Kerry: nuovo governo Iraq colonna per i nostri sforzi anti-Isis. «Stiamo unendo il mondo contro una minaccia comune» ha detto segretario di Stato Usa John Kerry, secondo il quale «la strategia del presidente (Obama) avrà successo perché realizzarla con i nostri alleati e partner non è solo brillante, ma è anche forte. Oggi sono stato a Baghdad per incontrare il nuovo governo di larghe intese iracheno, che forma la spina dorsale dei nostri sforzi anti Isis. Nei prossimi giorni viaggerò nel Medio Oriente e in Europa per continuare i nostri sforzi diplomatici per affrontare una minaccia comune con una posizione comune. Facciamo questo sapendo che la leadership americana è indispensabile e che non possiamo distruggere questo gruppo (l'Isis) da soli. Per sconfiggere questo nemico comune ci vuole una causa comune e noi la affrontiamo per vincere insieme».

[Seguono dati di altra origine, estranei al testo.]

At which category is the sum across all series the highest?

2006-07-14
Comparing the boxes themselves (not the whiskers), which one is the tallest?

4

I nodi. Kerry ha in agenda incontri con i suoi colleghi di Egitto, Giordania, Turchia, Arabia Saudita, Emirati Arabi, Qatar, Kuwait, Barhein e Oman. Non sarà facile convincere alcuni degli alleati chiave ma recalcitranti a collaborare attivamente alla coalizione anti-Isis. A cominciare da Riad, che non sembra disposta a sbilanciarsi troppo in una guerra contro lo Stato Islamico che potrebbe provocargli contraccolpi con gli integralisti sunniti all'interno del regno. Non a caso, Kerry andrà a parlare con la leadership saudita direttamente da Baghdad. Non sembra semplice neanche la partita con la Turchia, che non vede certo di buon occhio la fornitura di armi ai curdi, e che teme rappresaglie da parte dei miliziani dell'Isis sui 49 turchi che ha catturato quando lo scorso giugno si è impadronito della città irachena di Mosul.

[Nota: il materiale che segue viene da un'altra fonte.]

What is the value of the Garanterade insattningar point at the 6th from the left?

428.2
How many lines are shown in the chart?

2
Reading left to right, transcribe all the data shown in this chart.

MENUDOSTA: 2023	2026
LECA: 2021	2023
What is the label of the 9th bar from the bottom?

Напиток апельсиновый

La Francia Chi è disposto a partecipare anche ai raid aerei è la Francia: Parigi prenderà parte «se necessario a un'azione militare aerea» sull'Iraq contro lo Stato islamico, ha detto infatti il ministro degli Esteri Laurent Fabius. Mentre l'Italia no: «Gli Usa hanno deciso di fare raid aerei, noi abbiamo scelto un'altra strada», ha spiegato il ministro della Difesa Roberta Pinotti, sottolineando che «l'idea di oggi è che dobbiamo sostenere e rafforzare gli attori locali che possono fermare l'Isis all'interno dei loro territori». E a questo proposito Pinotti ha citato l'invio di armi ai curdi «in accordo con le autorità irachene», aerei da rifornimento e capacità addestrative. Oltre questo Roma non andrà.